Partly in response to national events in 2017, a loose-knit group of activists who eventually called themselves the Community Pride Coalition engaged the community in conversations about the appropriateness of uniformed and armed police officers marching in the Pride parade. Pride parades started in 1970 as a commemoration of a rebellion against police harassment of members of the LGBTQ community.

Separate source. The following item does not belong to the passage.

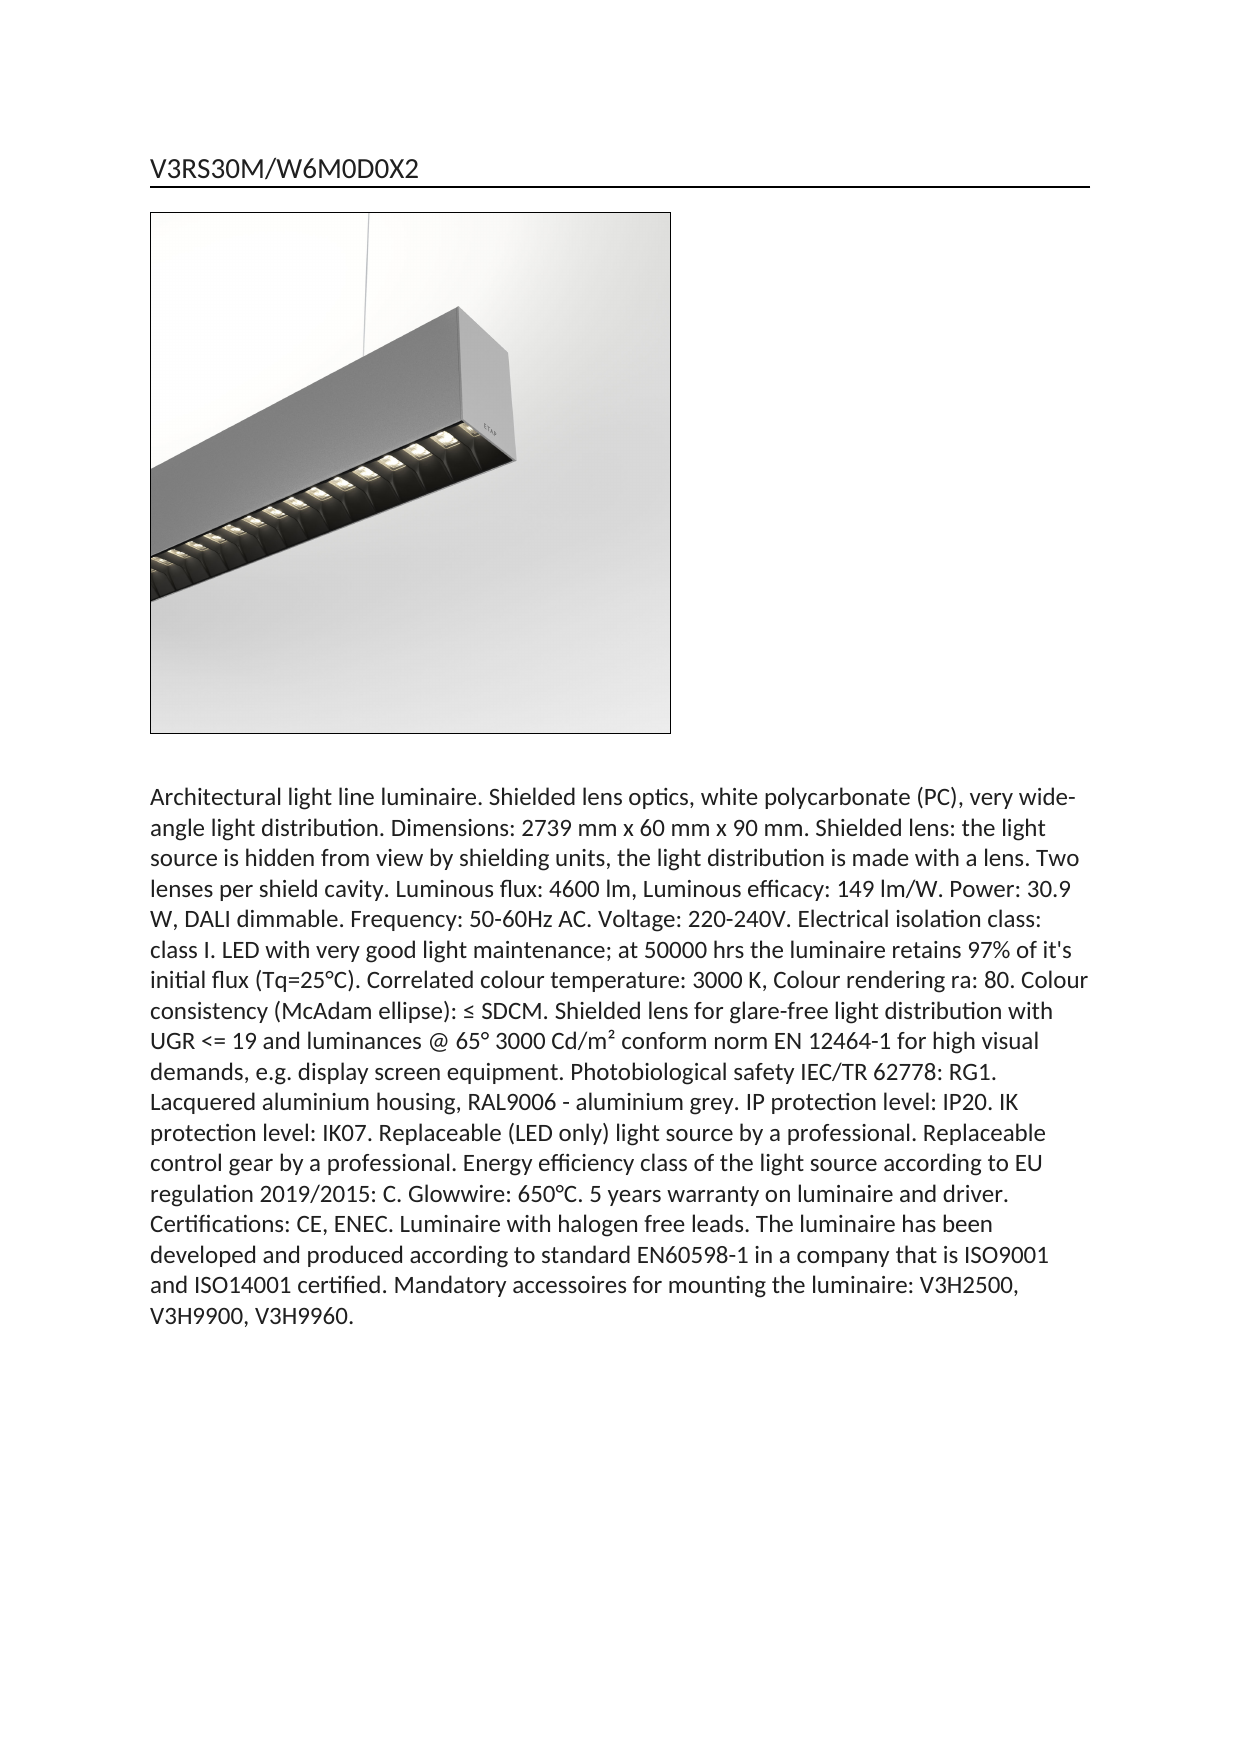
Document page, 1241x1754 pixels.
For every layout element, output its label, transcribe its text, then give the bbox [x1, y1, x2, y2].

text V3RS30M/W6M0D0X2 [150, 150, 1090, 186]
picture [151, 213, 670, 733]
text Architectural light line luminaire. Shielded lens optics, white polycarbonate (PC), very wide-angle light distribution. Dimensions: 2739 mm x 60 mm x 90 mm. Shielded lens: the light source is hidden from view by shielding units, the light distribution is made with a lens. Two lenses per shield cavity. Luminous flux: 4600 lm, Luminous efficacy: 149 lm/W. Power: 30.9 W, DALI dimmable. Frequency: 50-60Hz AC. Voltage: 220-240V. Electrical isolation class: class I. LED with very good light maintenance; at 50000 hrs the luminaire retains 97% of it's initial flux (Tq=25°C). Correlated colour temperature: 3000 K, Colour rendering ra: 80. Colour consistency (McAdam ellipse): ≤ SDCM. Shielded lens for glare-free light distribution with UGR <= 19 and luminances @ 65° 3000 Cd/m² conform norm EN 12464-1 for high visual demands, e.g. display screen equipment. Photobiological safety IEC/TR 62778: RG1. Lacquered aluminium housing, RAL9006 - aluminium grey. IP protection level: IP20. IK protection level: IK07. Replaceable (LED only) light source by a professional. Replaceable control gear by a professional. Energy efficiency class of the light source according to EU regulation 2019/2015: C. Glowwire: 650°C. 5 years warranty on luminaire and driver. Certifications: CE, ENEC. Luminaire with halogen free leads. The luminaire has been developed and produced according to standard EN60598-1 in a company that is ISO9001 and ISO14001 certified. Mandatory accessoires for mounting the luminaire: V3H2500, V3H9900, V3H9960. [150, 781, 1090, 1331]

Many in our community today feel unsafe with police officers marching while armed and in uniform.

Community conversations ensued about the need to take a stance against current police mistreatment of the LGBTQ community, particularly people of color. Community Pride Coalition worked toward ending the participation of armed, uniformed police marching in Madison Pride 2018, requesting participation unarmed and in civilian clothes. OutReach, Community Pride Coalition and the Madison Police Department met to seek a compromise, but one could not be reached. Eventually OutReach withdrew the application for the Madison Police Department to march. This proved controversial, with some in the community pleased and others very upset at the decision, which received considerable media attention. Nevertheless, the ensuing 2018 OutReach Pride Parade was a success, boasting the largest amount of contingents yet, and crowds well over 5,000.

In 2019 OutReach attempted to host a parade, but were presented with new challenges by the City of Madison Street Use Commission. After meetings regarding changes to City policies regarding events in the downtown area and police coverage requirements, OutReach decided to return this year’s event to community roots—an OutReach Magic Festival. This celebration will offer an opportunity to socialize together in community at Warner Park on Sunday, August 18 from 1:00 to 6:00 p.m. Activities at the park will include the QTPoC Pride Social, a mainstage with live entertainment, booths from local community organizations, merchandise vendors, food vendors, a beer tent, and games. Warner Park offers free parking, no entrance fee, and attendees can bring food (but no alcohol) into the park.

In reflecting on the preparations for this year’s event, Steve Starkey commented, “Pride events in Madison over the decades have helped to build connections and relationships in the LGBTQ communities. They’ve also increased the LGBTQ visibility to the general population. Pride events are a lot of work to organize, and are worth it because of the progress we build through them.”

Thanks to Emily Mills and Ron McCrea for their editorial assistance. Thanks to Steve Starkey for providing background for this article.